(Extracted information)

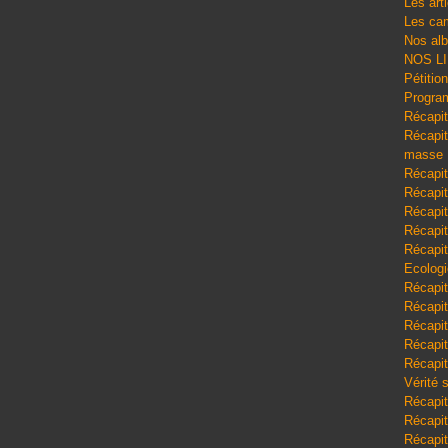
Les art
Les cam
Nos al
NOS L
Pétitio
Program
Récapit
Récapitu
masse
Récapit
Récapit
Récapit
Récapit
Récapit
Ecologi
Récapit
Récapit
Récapit
Récapit
Récapit
Vérité 
Récapit
Récapitu
Récapit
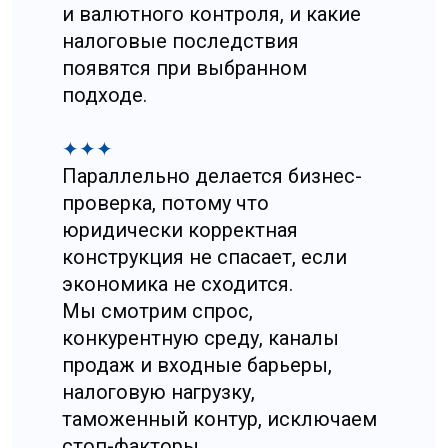
Кейc: как «логистическая
компания» превратилась
в рабочую модель входа
К нам пришел клиент с понятной
идеей: создать в Китае
транспортную логистическую
компанию, поставить грузовики
на китайскую компанию
и организовать перевозки
из Китая в РФ.
На уровне задумки это выглядело
логично, но на этапе анализа
выяснились регуляторные
и операционные ограничения,
которые делают такой запуск для
новой компании крайне тяжелым.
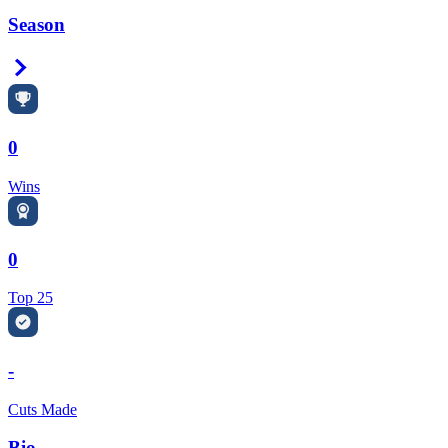
Season
Right Arrow
0
Wins
0
Top 25
-
Cuts Made
Bio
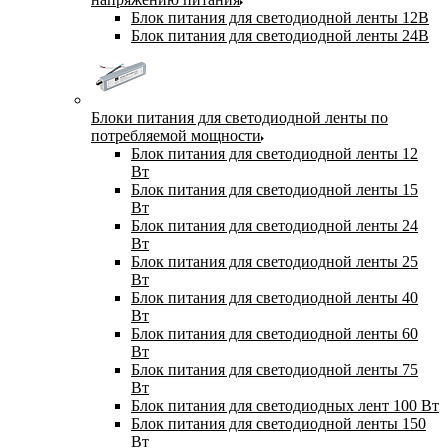
Блок питания для светодиодной ленты 12В
Блок питания для светодиодной ленты 24В
Блоки питания для светодиодной ленты по
потребляемой мощности
Блок питания для светодиодной ленты 12
Вт
Блок питания для светодиодной ленты 15
Вт
Блок питания для светодиодной ленты 24
Вт
Блок питания для светодиодной ленты 25
Вт
Блок питания для светодиодной ленты 40
Вт
Блок питания для светодиодной ленты 60
Вт
Блок питания для светодиодной ленты 75
Вт
Блок питания для светодиодных лент 100 Вт
Блок питания для светодиодной ленты 150
Вт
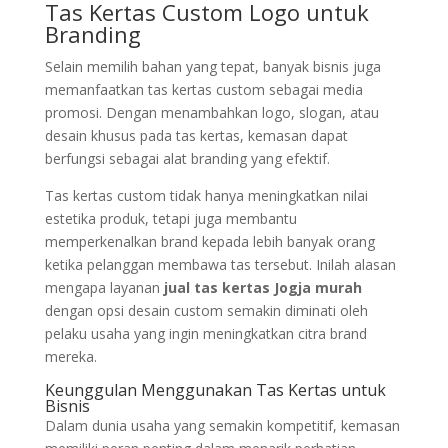
Tas Kertas Custom Logo untuk
Branding
Selain memilih bahan yang tepat, banyak bisnis juga
memanfaatkan tas kertas custom sebagai media
promosi. Dengan menambahkan logo, slogan, atau
desain khusus pada tas kertas, kemasan dapat
berfungsi sebagai alat branding yang efektif.
Tas kertas custom tidak hanya meningkatkan nilai
estetika produk, tetapi juga membantu
memperkenalkan brand kepada lebih banyak orang
ketika pelanggan membawa tas tersebut. Inilah alasan
mengapa layanan
jual tas kertas Jogja murah
dengan opsi desain custom semakin diminati oleh
pelaku usaha yang ingin meningkatkan citra brand
mereka.
Keunggulan Menggunakan Tas Kertas untuk
Bisnis
Dalam dunia usaha yang semakin kompetitif, kemasan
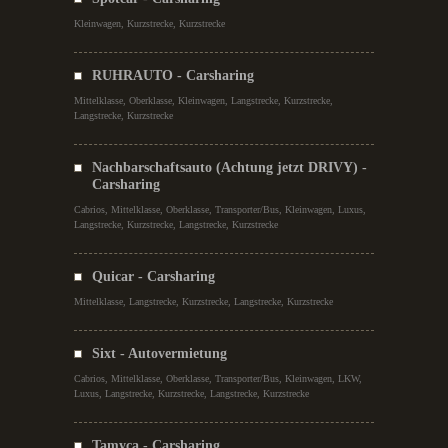
Kleinwagen, Kurzstrecke, Kurzstrecke
RUHRAUTO - Carsharing
Mittelklasse, Oberklasse, Kleinwagen, Langstrecke, Kurzstrecke,
Langstrecke, Kurzstrecke
Nachbarschaftsauto (Achtung jetzt DRIVY) -
Carsharing
Cabrios, Mittelklasse, Oberklasse, Transporter/Bus, Kleinwagen, Luxus,
Langstrecke, Kurzstrecke, Langstrecke, Kurzstrecke
Quicar - Carsharing
Mittelklasse, Langstrecke, Kurzstrecke, Langstrecke, Kurzstrecke
Sixt - Autovermietung
Cabrios, Mittelklasse, Oberklasse, Transporter/Bus, Kleinwagen, LKW,
Luxus, Langstrecke, Kurzstrecke, Langstrecke, Kurzstrecke
Tamyca - Carsharing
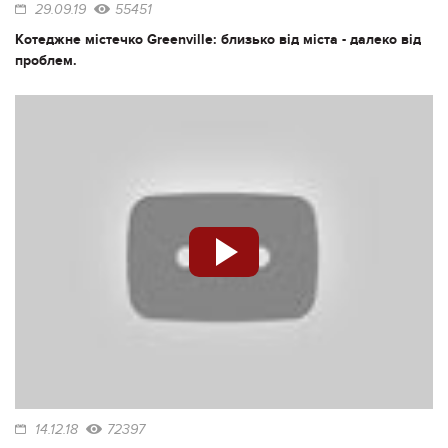
29.09.19
55451
Котеджне містечко Greenville: близько від міста - далеко від
проблем.
14.12.18
72397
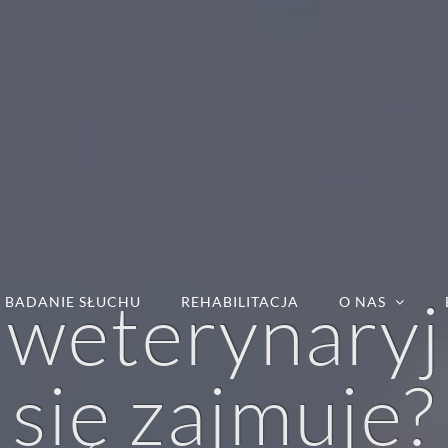
 weterynary
BADANIE SŁUCHU
REHABILITACJA
O NAS
się zajmuje?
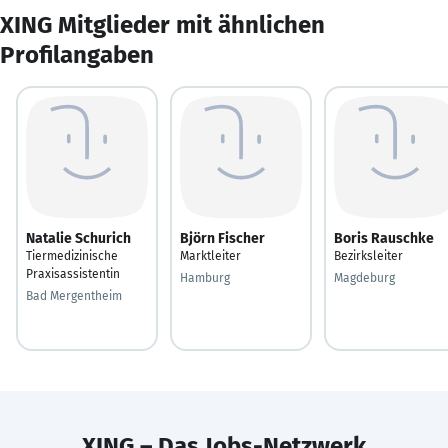
XING Mitglieder mit ähnlichen
Profilangaben
Natalie Schurich
Björn Fischer
Boris Rauschke
Tiermedizinische
Marktleiter
Bezirksleiter
Praxisassistentin
Hamburg
Magdeburg
Bad Mergentheim
XING – Das Jobs-Netzwerk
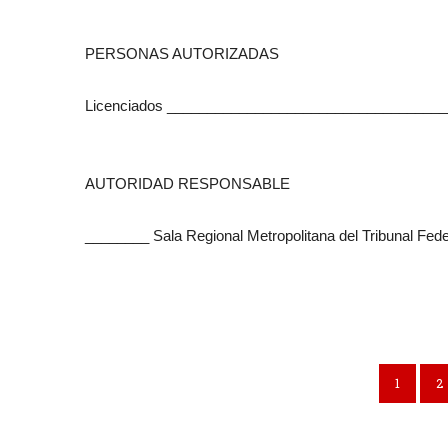
PERSONAS AUTORIZADAS
Licenciados ___________________________________
AUTORIDAD RESPONSABLE
________ Sala Regional Metropolitana del Tribunal Feder
1
2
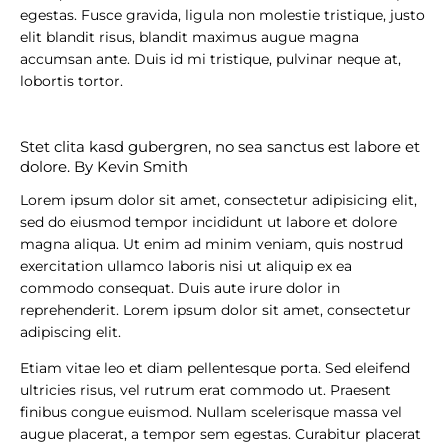
egestas. Fusce gravida, ligula non molestie tristique, justo
elit blandit risus, blandit maximus augue magna
accumsan ante. Duis id mi tristique, pulvinar neque at,
lobortis tortor.
Stet clita kasd gubergren, no sea sanctus est labore et
dolore. By
Kevin Smith
Lorem ipsum dolor sit amet, consectetur adipisicing elit,
sed do eiusmod tempor incididunt ut labore et dolore
magna aliqua. Ut enim ad minim veniam, quis nostrud
exercitation ullamco laboris nisi ut aliquip ex ea
commodo consequat. Duis aute irure dolor in
reprehenderit. Lorem ipsum dolor sit amet, consectetur
adipiscing elit.
Etiam vitae leo et diam pellentesque porta. Sed eleifend
ultricies risus, vel rutrum erat commodo ut. Praesent
finibus congue euismod. Nullam scelerisque massa vel
augue placerat, a tempor sem egestas. Curabitur placerat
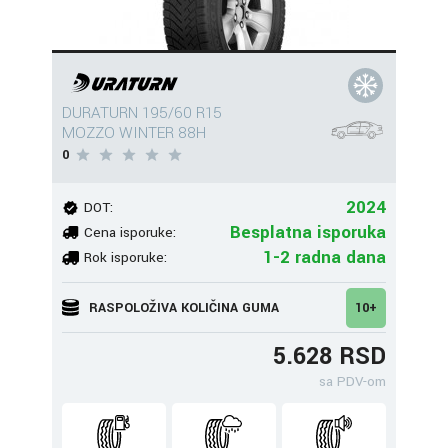
DURATURN 195/60 R15
MOZZO WINTER 88H
0
2024
DOT:
Besplatna isporuka
Cena isporuke:
1-2 radna dana
Rok isporuke:
RASPOLOŽIVA KOLIČINA GUMA
10+
5.628 RSD
sa PDV-om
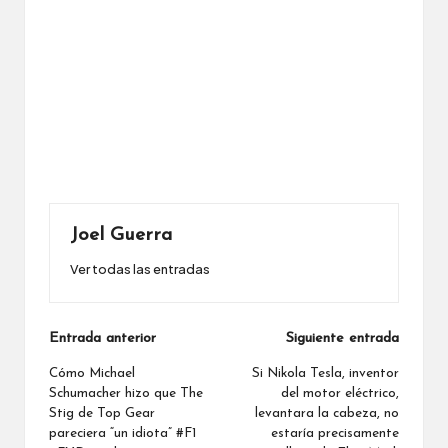
Joel Guerra
Ver todas las entradas
Navegación
Entrada anterior
Siguiente entrada
de
Cómo Michael
Si Nikola Tesla, inventor
Schumacher hizo que The
del motor eléctrico,
entradas
Stig de Top Gear
levantara la cabeza, no
pareciera “un idiota” #F1
estaría precisamente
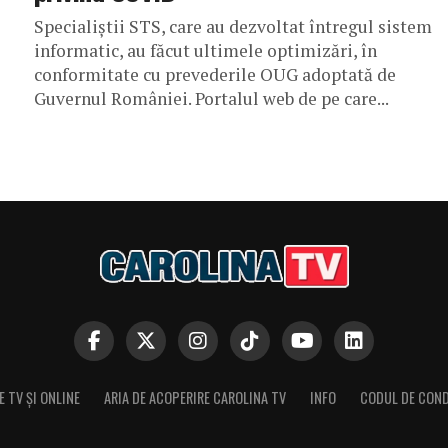
Specialiștii STS, care au dezvoltat întregul sistem
informatic, au făcut ultimele optimizări, în
conformitate cu prevederile OUG adoptată de
Guvernul României. Portalul web de pe care...
 TV ȘI ONLINE
ARIA DE ACOPERIRE CAROLINA TV
INFO
CODUL DE CON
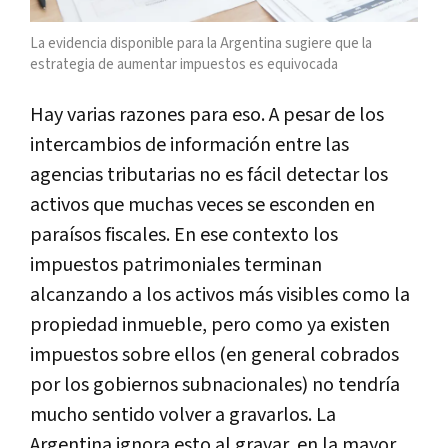
La evidencia disponible para la Argentina sugiere que la
estrategia de aumentar impuestos es equivocada
Hay varias razones para eso. A pesar de los
intercambios de información entre las
agencias tributarias no es fácil detectar los
activos que muchas veces se esconden en
paraísos fiscales. En ese contexto los
impuestos patrimoniales terminan
alcanzando a los activos más visibles como la
propiedad inmueble, pero como ya existen
impuestos sobre ellos (en general cobrados
por los gobiernos subnacionales) no tendría
mucho sentido volver a gravarlos. La
Argentina ignora esto al gravar, en la mayor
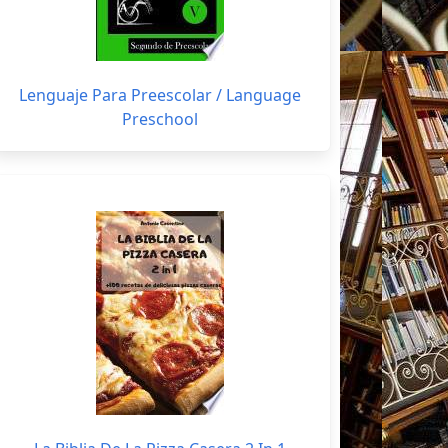
Lenguaje Para Preescolar / Language
Preschool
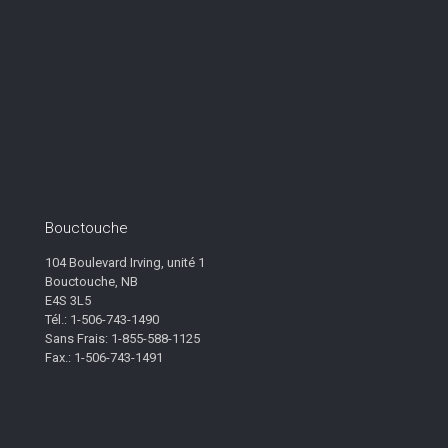
Bouctouche
104 Boulevard Irving, unité 1
Bouctouche, NB
E4S 3L5
Tél.: 1-506-743-1490
Sans Frais: 1-855-588-1125
Fax.: 1-506-743-1491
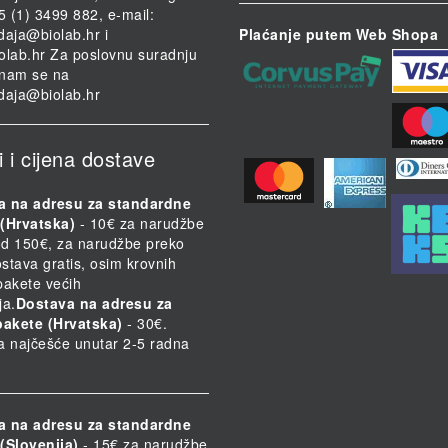
85 (1) 3499 882, e-mail:
daja@biolab.hr
i
Plaćanje putem Web Shopa
olab.hr
Za poslovnu suradnju
i nam se na
daja@biolab.hr
i i cijena dostave
a na adresu za standardne
(Hrvatska)
- 10€ za narudžbe
d 150€, za narudžbe preko
stava gratis, osim krovnih
 pakete većih
ja.
Dostava na adresu za
pakete (Hrvatska)
- 30€.
a najčešće unutar 2-5 radna
a na adresu za standardne
(Slovenija)
- 15€ za narudžbe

(End Extracted information)

[Job item] Your output must match the records word for word, apart from the images, which are left out.

[Answer section]
Les art
Les cam
Nos al
NOS L
Pétitio
Program
Récapit
Récapitu
masse
Récapit
Récapit
Récapit
Récapit
Récapit
Ecologi
Récapit
Récapit
Récapit
Récapit
Récapit
Vérité 
Récapit
Récapitu
Récapit
Кейc: как «логистическая
компания» превратилась
в рабочую модель входа
К нам пришел клиент с понятной
идеей: создать в Китае
транспортную логистическую
компанию, поставить грузовики
на китайскую компанию
и организовать перевозки
из Китая в РФ.
На уровне задумки это выглядело
логично, но на этапе анализа
выяснились регуляторные
и операционные ограничения,
которые делают такой запуск для
новой компании крайне тяжелым.
Season
Right Arrow
0
Wins
0
Top 25
-
Cuts Made
Bio
Блок питания для светодиодной ленты 12В
Блок питания для светодиодной ленты 24В
Блоки питания для светодиодной ленты по
потребляемой мощности
Блок питания для светодиодной ленты 12
Вт
Блок питания для светодиодной ленты 15
Вт
Блок питания для светодиодной ленты 24
Вт
Блок питания для светодиодной ленты 25
Вт
Блок питания для светодиодной ленты 40
Вт
Блок питания для светодиодной ленты 60
Вт
Блок питания для светодиодной ленты 75
Вт
Блок питания для светодиодных лент 100 Вт
Блок питания для светодиодной ленты 150
Вт
Tas Kertas Custom Logo untuk
Branding
Selain memilih bahan yang tepat, banyak bisnis juga
memanfaatkan tas kertas custom sebagai media
promosi. Dengan menambahkan logo, slogan, atau
desain khusus pada tas kertas, kemasan dapat
berfungsi sebagai alat branding yang efektif.
Tas kertas custom tidak hanya meningkatkan nilai
estetika produk, tetapi juga membantu
memperkenalkan brand kepada lebih banyak orang
ketika pelanggan membawa tas tersebut. Inilah alasan
mengapa layanan
jual tas kertas Jogja murah
dengan opsi desain custom semakin diminati oleh
pelaku usaha yang ingin meningkatkan citra brand
mereka.
Keunggulan Menggunakan Tas Kertas untuk
Bisnis
Dalam dunia usaha yang semakin kompetitif, kemasan
Kleinwagen, Kurzstrecke, Kurzstrecke
RUHRAUTO - Carsharing
Mittelklasse, Oberklasse, Kleinwagen, Langstrecke, Kurzstrecke,
Langstrecke, Kurzstrecke
Nachbarschaftsauto (Achtung jetzt DRIVY) -
Carsharing
Cabrios, Mittelklasse, Oberklasse, Transporter/Bus, Kleinwagen, Luxus,
Langstrecke, Kurzstrecke, Langstrecke, Kurzstrecke
Quicar - Carsharing
Mittelklasse, Langstrecke, Kurzstrecke, Langstrecke, Kurzstrecke
Sixt - Autovermietung
Cabrios, Mittelklasse, Oberklasse, Transporter/Bus, Kleinwagen, LKW,
Luxus, Langstrecke, Kurzstrecke, Langstrecke, Kurzstrecke
Tamyca - Carsharing
29.09.19
55451
Котеджне містечко Greenville: близько від міста - далеко від
проблем.
14.12.18
72397
 weterynary
BADANIE SŁUCHU
REHABILITACJA
O NAS
się zajmuje?
XING Mitglieder mit ähnlichen
Profilangaben
Natalie Schurich
Björn Fischer
Boris Rauschke
Tiermedizinische
Marktleiter
Bezirksleiter
Praxisassistentin
Hamburg
Magdeburg
Bad Mergentheim
XING – Das Jobs-Netzwerk
PERSONAS AUTORIZADAS
Licenciados ___________________________________
AUTORIDAD RESPONSABLE
________ Sala Regional Metropolitana del Tribunal Feder
1
2
egestas. Fusce gravida, ligula non molestie tristique, justo
elit blandit risus, blandit maximus augue magna
accumsan ante. Duis id mi tristique, pulvinar neque at,
lobortis tortor.
Stet clita kasd gubergren, no sea sanctus est labore et
dolore. By
Kevin Smith
Lorem ipsum dolor sit amet, consectetur adipisicing elit,
sed do eiusmod tempor incididunt ut labore et dolore
magna aliqua. Ut enim ad minim veniam, quis nostrud
exercitation ullamco laboris nisi ut aliquip ex ea
commodo consequat. Duis aute irure dolor in
reprehenderit. Lorem ipsum dolor sit amet, consectetur
adipiscing elit.
Etiam vitae leo et diam pellentesque porta. Sed eleifend
ultricies risus, vel rutrum erat commodo ut. Praesent
finibus congue euismod. Nullam scelerisque massa vel
augue placerat, a tempor sem egestas. Curabitur placerat
DURATURN 195/60 R15
MOZZO WINTER 88H
0
2024
DOT:
Besplatna isporuka
Cena isporuke:
1-2 radna dana
Rok isporuke:
RASPOLOŽIVA KOLIČINA GUMA
10+
5.628 RSD
sa PDV-om
Joel Guerra
Ver todas las entradas
Navegación
Entrada anterior
Siguiente entrada
de
Cómo Michael
Si Nikola Tesla, inventor
Schumacher hizo que The
del motor eléctrico,
entradas
Stig de Top Gear
levantara la cabeza, no
pareciera “un idiota” #F1
estaría precisamente
Specialiștii STS, care au dezvoltat întregul sistem
informatic, au făcut ultimele optimizări, în
conformitate cu prevederile OUG adoptată de
Guvernul României. Portalul web de pe care...
 TV ȘI ONLINE
ARIA DE ACOPERIRE CAROLINA TV
INFO
CODUL DE CON
La evidencia disponible para la Argentina sugiere que la
estrategia de aumentar impuestos es equivocada
Hay varias razones para eso. A pesar de los
intercambios de información entre las
agencias tributarias no es fácil detectar los
activos que muchas veces se esconden en
paraísos fiscales. En ese contexto los
impuestos patrimoniales terminan
alcanzando a los activos más visibles como la
propiedad inmueble, pero como ya existen
impuestos sobre ellos (en general cobrados
por los gobiernos subnacionales) no tendría
mucho sentido volver a gravarlos. La
Argentina ignora esto al gravar, en la mayor
Lenguaje Para Preescolar / Language
Preschool
Bouctouche
104 Boulevard Irving, unité 1
Bouctouche, NB
E4S 3L5
Tél.: 1-506-743-1490
Sans Frais: 1-855-588-1125
Fax.: 1-506-743-1491
85 (1) 3499 882, e-mail:
daja@biolab.hr
i
Plaćanje putem Web Shopa
olab.hr
Za poslovnu suradnju
i nam se na
daja@biolab.hr
i i cijena dostave
a na adresu za standardne
(Hrvatska)
- 10€ za narudžbe
d 150€, za narudžbe preko
stava gratis, osim krovnih
 pakete većih
ja.
Dostava na adresu za
pakete (Hrvatska)
- 30€.
a najčešće unutar 2-5 radna
a na adresu za standardne
(Slovenija)
- 15€ za narudžbe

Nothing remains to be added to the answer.